Ciclovia dei Parchi della Sila tra i laghi
Sull'altopiano della Sila, in Calabria, si pedala tra pinete giganti e laghi montani d'alta quota. Una Calabria fresca e boschiva che quasi nessuno immagina, lontana dalle spiagge affollate e percorsa da pochissimi ciclisti.
Foto: Contributore9999 (CC0) — Wikimedia Commons
Dire Calabria e pensare alla montagna sembra un controsenso, eppure la Sila e' uno degli altopiani piu' affascinanti d'Italia, un mondo a parte fatto di pini giganteschi, laghi montani e aria fresca anche in piena estate. Mentre sulla costa ci si accalca sotto il sole, quassu', a quote elevate, si pedala in maglia e giacchino tra boschi profondi e silenzi che sembrano impossibili in una regione cosi' marittima. E' questa la grande sorpresa della Ciclovia dei Parchi: una Calabria verde, boschiva e fresca che pochissimi conoscono.
Il cuore di questo paesaggio sono i laghi della Sila. Tra i piu' noti c'e' il lago Arvo, vicino a Lorica, e poi il lago Ampollino, incassati tra i boschi a pochi passi l'uno dall'altro. Sono specchi d'acqua di alta quota, circondati da pinete fitte, con strade panoramiche che ne seguono le rive e regalano scorci continui. Lorica, sulle sponde dell'Arvo, e' una delle basi piu' comode da cui partire, immersa nel Parco Nazionale della Sila.
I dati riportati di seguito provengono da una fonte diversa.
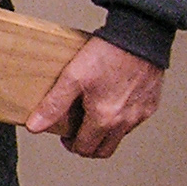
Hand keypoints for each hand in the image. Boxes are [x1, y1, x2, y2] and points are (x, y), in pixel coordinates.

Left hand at [24, 37, 162, 158]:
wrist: (139, 35)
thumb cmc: (108, 53)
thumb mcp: (73, 77)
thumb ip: (53, 104)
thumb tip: (35, 126)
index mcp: (104, 119)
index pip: (85, 149)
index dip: (71, 145)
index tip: (66, 135)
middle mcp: (125, 121)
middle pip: (104, 150)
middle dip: (88, 146)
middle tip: (79, 133)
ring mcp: (141, 114)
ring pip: (120, 136)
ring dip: (106, 133)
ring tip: (95, 113)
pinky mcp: (151, 104)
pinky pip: (135, 121)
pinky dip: (122, 119)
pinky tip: (114, 101)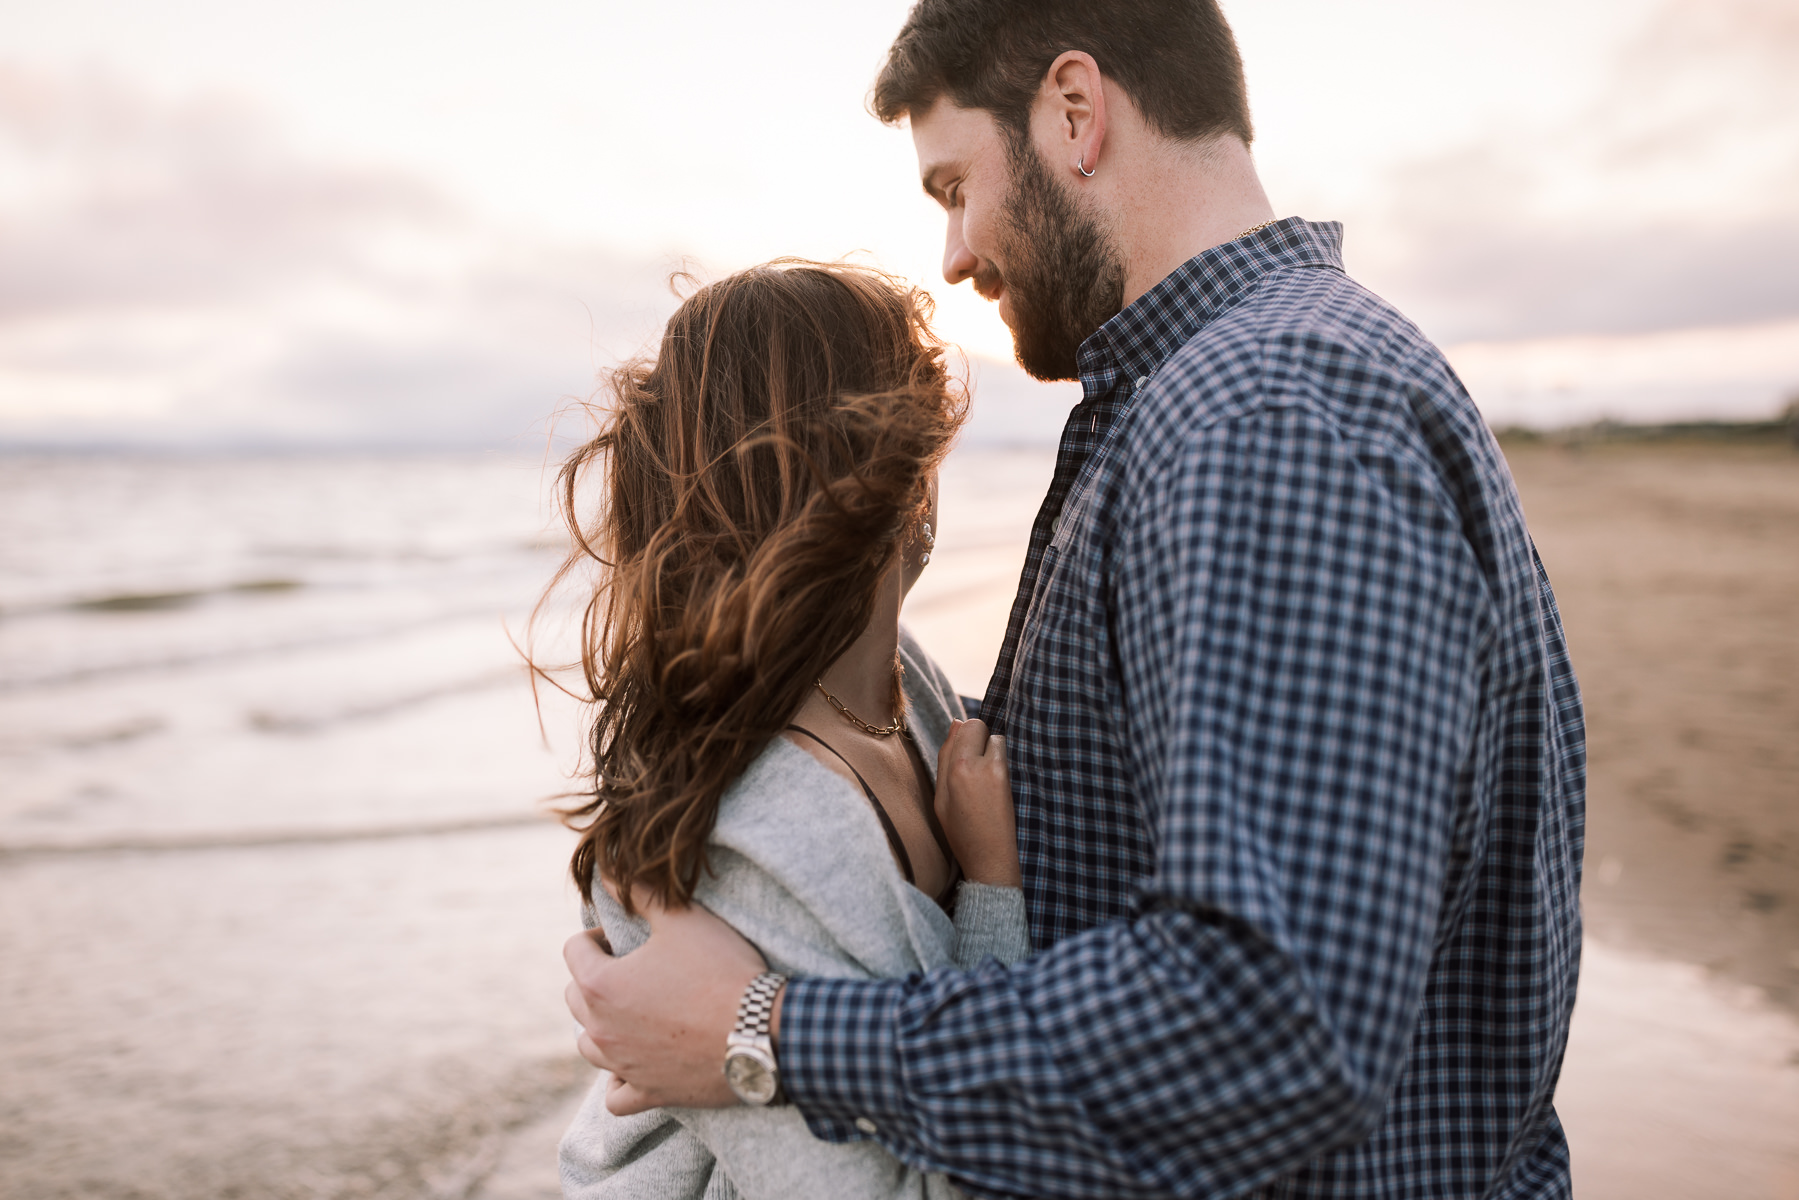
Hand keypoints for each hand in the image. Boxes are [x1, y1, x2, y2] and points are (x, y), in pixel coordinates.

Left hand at [564, 889, 769, 1113]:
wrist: (762, 1032)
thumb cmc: (721, 971)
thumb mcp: (682, 918)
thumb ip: (641, 893)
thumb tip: (611, 873)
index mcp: (600, 985)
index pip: (574, 950)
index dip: (596, 934)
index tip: (623, 933)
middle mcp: (601, 1030)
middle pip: (575, 997)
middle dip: (595, 976)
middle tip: (634, 966)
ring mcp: (623, 1066)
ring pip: (588, 1046)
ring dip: (601, 1025)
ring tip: (632, 1010)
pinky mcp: (649, 1093)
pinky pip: (615, 1095)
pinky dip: (618, 1080)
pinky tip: (634, 1062)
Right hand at [935, 718, 1021, 886]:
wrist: (990, 858)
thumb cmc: (961, 831)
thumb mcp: (941, 797)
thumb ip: (946, 756)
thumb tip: (956, 721)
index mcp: (958, 769)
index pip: (967, 725)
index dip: (964, 735)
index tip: (962, 753)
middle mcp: (980, 765)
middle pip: (982, 726)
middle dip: (977, 738)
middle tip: (973, 765)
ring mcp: (1000, 771)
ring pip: (997, 739)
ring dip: (991, 750)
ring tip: (984, 778)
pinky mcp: (1014, 779)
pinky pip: (1006, 755)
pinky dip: (1000, 762)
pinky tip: (994, 785)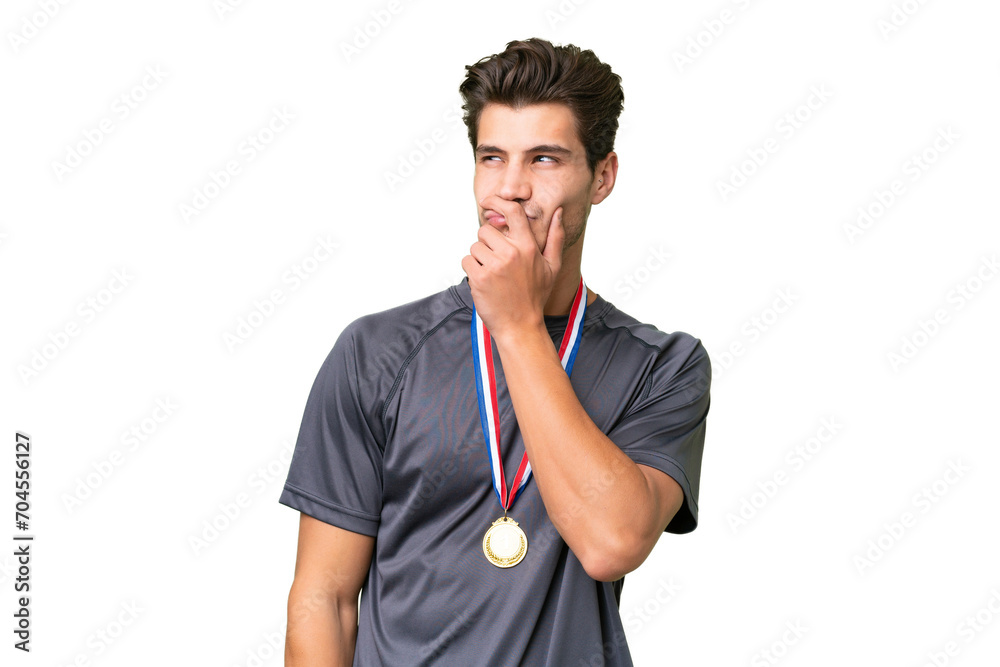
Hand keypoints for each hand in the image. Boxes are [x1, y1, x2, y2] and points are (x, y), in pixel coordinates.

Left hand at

Da qui si pedala dentro un ambiente quasi alpino, tra i celebri Giganti della Sila, gli enormi pini larici secolari che svettano nella riserva e che lasciano davvero senza fiato.
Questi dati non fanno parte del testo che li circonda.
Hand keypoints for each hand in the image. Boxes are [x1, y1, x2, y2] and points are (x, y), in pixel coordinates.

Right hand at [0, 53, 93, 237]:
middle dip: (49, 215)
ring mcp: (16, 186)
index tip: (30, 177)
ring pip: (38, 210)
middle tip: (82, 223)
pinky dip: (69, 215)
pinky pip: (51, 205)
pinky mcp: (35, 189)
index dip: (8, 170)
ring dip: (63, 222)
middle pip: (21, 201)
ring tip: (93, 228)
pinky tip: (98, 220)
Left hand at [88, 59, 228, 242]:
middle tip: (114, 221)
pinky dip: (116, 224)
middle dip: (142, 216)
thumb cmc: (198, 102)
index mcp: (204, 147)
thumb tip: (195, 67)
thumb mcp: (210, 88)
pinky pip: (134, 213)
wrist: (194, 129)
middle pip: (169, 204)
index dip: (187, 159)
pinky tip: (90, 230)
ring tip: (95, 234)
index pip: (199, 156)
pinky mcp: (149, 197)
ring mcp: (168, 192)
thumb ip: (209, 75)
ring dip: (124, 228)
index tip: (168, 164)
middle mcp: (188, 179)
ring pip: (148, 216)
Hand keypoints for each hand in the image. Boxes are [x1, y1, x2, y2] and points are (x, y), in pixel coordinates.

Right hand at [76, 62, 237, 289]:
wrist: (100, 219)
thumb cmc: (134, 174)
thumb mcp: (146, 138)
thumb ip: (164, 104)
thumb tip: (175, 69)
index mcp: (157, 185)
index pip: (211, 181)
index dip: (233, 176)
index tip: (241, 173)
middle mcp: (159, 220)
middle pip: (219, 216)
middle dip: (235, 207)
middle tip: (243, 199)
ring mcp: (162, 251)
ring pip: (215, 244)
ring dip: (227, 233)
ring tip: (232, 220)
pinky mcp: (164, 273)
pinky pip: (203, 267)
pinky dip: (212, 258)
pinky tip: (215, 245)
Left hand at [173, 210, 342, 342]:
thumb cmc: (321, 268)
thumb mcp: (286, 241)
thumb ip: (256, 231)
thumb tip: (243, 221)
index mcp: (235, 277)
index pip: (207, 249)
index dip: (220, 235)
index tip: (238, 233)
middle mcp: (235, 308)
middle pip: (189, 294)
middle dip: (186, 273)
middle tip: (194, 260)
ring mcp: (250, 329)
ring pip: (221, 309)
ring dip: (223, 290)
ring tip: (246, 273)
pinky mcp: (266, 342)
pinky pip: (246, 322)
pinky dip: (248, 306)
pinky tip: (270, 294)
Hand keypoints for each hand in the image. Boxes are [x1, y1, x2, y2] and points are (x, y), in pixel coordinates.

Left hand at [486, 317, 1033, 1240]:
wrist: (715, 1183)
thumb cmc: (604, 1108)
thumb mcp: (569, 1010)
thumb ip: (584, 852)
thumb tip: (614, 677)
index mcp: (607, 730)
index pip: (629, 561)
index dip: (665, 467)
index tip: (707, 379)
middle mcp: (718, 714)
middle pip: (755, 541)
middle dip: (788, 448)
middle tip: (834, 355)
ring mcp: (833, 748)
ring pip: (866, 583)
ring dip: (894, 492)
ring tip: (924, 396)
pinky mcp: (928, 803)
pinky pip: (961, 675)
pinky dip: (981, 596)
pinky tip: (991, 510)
La zona fa parte della Ciclovia dei Parchi della Calabria, l'itinerario che collega i grandi parchi montani della regione attraversando proprio la Sila. Il tratto silano si muove tra Lorica, i due laghi e i boschi circostanti, toccando punti panoramici e radure dove non e' raro avvistare la fauna del parco. Si tratta di strade di montagna a basso traffico, immerse nel verde, dove il rumore dominante e' quello del vento tra i pini.
Va messo in conto che siamo in alta quota, e questo significa due cose: aria piu' rarefatta e dislivelli importanti. Le strade salgono e scendono seguendo l'andamento dell'altopiano, e raggiungere i laghi o attraversare i valichi richiede gambe pronte e una buona dose di allenamento. Il fondo e' prevalentemente asfaltato su strade tranquille, ma l'impegno e' quello tipico della montagna, con salite lunghe alternate a discese veloci. La pedalata assistita qui fa la differenza per chi vuole godersi i panorami senza soffrire troppo. Chi preferisce un approccio piu' tranquillo puo' concentrarsi sui tratti pianeggianti lungo le rive dei laghi, dove il dislivello si fa piu' clemente.
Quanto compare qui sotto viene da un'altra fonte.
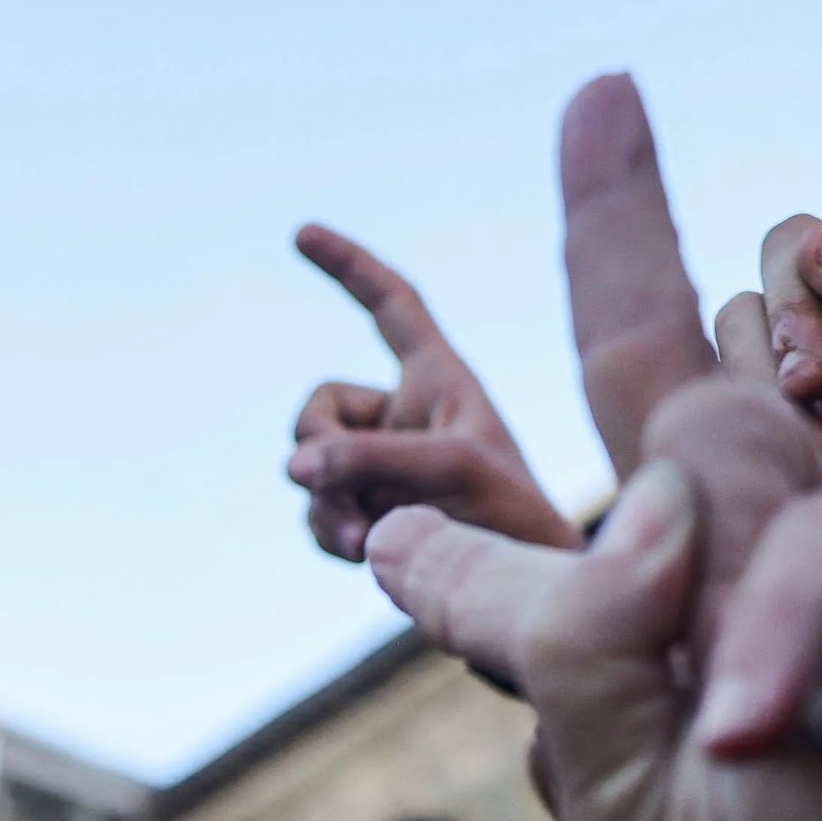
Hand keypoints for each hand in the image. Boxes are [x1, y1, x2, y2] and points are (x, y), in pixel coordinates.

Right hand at [289, 228, 578, 560]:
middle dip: (320, 448)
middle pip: (319, 407)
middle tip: (343, 487)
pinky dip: (328, 531)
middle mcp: (403, 415)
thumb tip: (294, 467)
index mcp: (438, 377)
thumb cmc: (513, 515)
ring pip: (310, 466)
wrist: (527, 587)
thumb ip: (370, 457)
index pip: (391, 303)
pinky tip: (362, 552)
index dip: (349, 266)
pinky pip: (316, 511)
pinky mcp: (368, 514)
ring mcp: (380, 466)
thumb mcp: (449, 469)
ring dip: (325, 502)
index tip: (301, 233)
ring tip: (364, 537)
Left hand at [365, 75, 821, 820]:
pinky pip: (807, 533)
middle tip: (601, 99)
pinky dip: (771, 629)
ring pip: (710, 447)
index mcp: (610, 660)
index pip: (507, 552)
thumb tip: (635, 493)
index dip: (447, 525)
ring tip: (731, 736)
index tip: (377, 513)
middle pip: (644, 383)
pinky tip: (754, 719)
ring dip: (696, 588)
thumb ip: (580, 639)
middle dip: (619, 235)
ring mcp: (814, 547)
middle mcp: (706, 582)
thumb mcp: (623, 796)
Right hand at [728, 8, 821, 505]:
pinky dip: (738, 388)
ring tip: (807, 433)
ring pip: (742, 303)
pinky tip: (775, 437)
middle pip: (800, 239)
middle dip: (804, 300)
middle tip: (820, 388)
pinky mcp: (740, 404)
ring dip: (769, 358)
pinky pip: (711, 355)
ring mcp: (793, 363)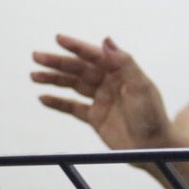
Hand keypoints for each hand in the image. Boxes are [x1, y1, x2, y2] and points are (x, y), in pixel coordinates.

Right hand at [30, 34, 174, 150]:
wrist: (155, 149)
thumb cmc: (153, 116)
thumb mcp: (141, 86)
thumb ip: (123, 62)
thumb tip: (105, 39)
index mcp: (121, 72)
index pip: (94, 55)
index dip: (76, 47)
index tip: (58, 39)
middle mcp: (109, 82)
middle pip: (78, 69)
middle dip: (57, 62)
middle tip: (36, 57)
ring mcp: (101, 100)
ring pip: (72, 85)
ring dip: (53, 79)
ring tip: (34, 75)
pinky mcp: (95, 118)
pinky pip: (72, 107)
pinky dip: (57, 102)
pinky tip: (43, 98)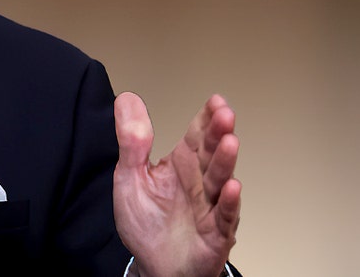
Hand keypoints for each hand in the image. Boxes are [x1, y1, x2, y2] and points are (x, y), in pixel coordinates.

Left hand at [113, 93, 241, 276]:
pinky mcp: (215, 234)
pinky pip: (224, 217)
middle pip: (211, 153)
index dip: (206, 118)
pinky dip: (229, 203)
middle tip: (225, 114)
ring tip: (230, 142)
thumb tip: (127, 99)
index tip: (215, 101)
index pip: (196, 136)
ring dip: (226, 162)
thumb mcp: (129, 176)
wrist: (153, 266)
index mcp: (181, 165)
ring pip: (220, 181)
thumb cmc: (146, 222)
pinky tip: (232, 188)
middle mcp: (200, 182)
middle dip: (219, 133)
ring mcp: (210, 207)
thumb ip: (131, 140)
Per arrivarci, la Sila si raggiunge salendo dalle citta' della costa o dell'entroterra, come Cosenza, lungo le strade che si arrampicano sull'altopiano. Lorica e i centri intorno ai laghi sono i punti di appoggio ideali per chi vuole pernottare in quota e avere i percorsi a portata di pedale.
Il periodo migliore e' l'estate, da giugno a settembre: e' proprio nei mesi caldi che la Sila da' il meglio di se', perche' offre fresco e ombra quando il resto della Calabria boccheggia. Mentre tutti corrono al mare, l'altopiano resta sorprendentemente tranquillo, e pedalare tra i laghi in piena estate significa avere temperature ideali e strade poco frequentate. In primavera e autunno le giornate possono essere gia' fredde in quota, quindi il cuore della bella stagione resta la finestra migliore per chi vuole sfruttare il clima montano.
Un consiglio pratico: anche d'estate non partire mai senza una giacca antivento e qualcosa di caldo, perche' in quota la temperatura cala rapidamente, soprattutto al mattino presto e nel tardo pomeriggio, e i temporali pomeridiani non sono rari. Approfitta delle rive dei laghi per una pausa con vista, e se hai tempo dedica una camminata ai Giganti della Sila: vederli da vicino, lasciando la bici, e' un'esperienza che resta. Porta acqua e provviste, perche' tra un punto abitato e l'altro i boschi sono ampi e i servizi radi.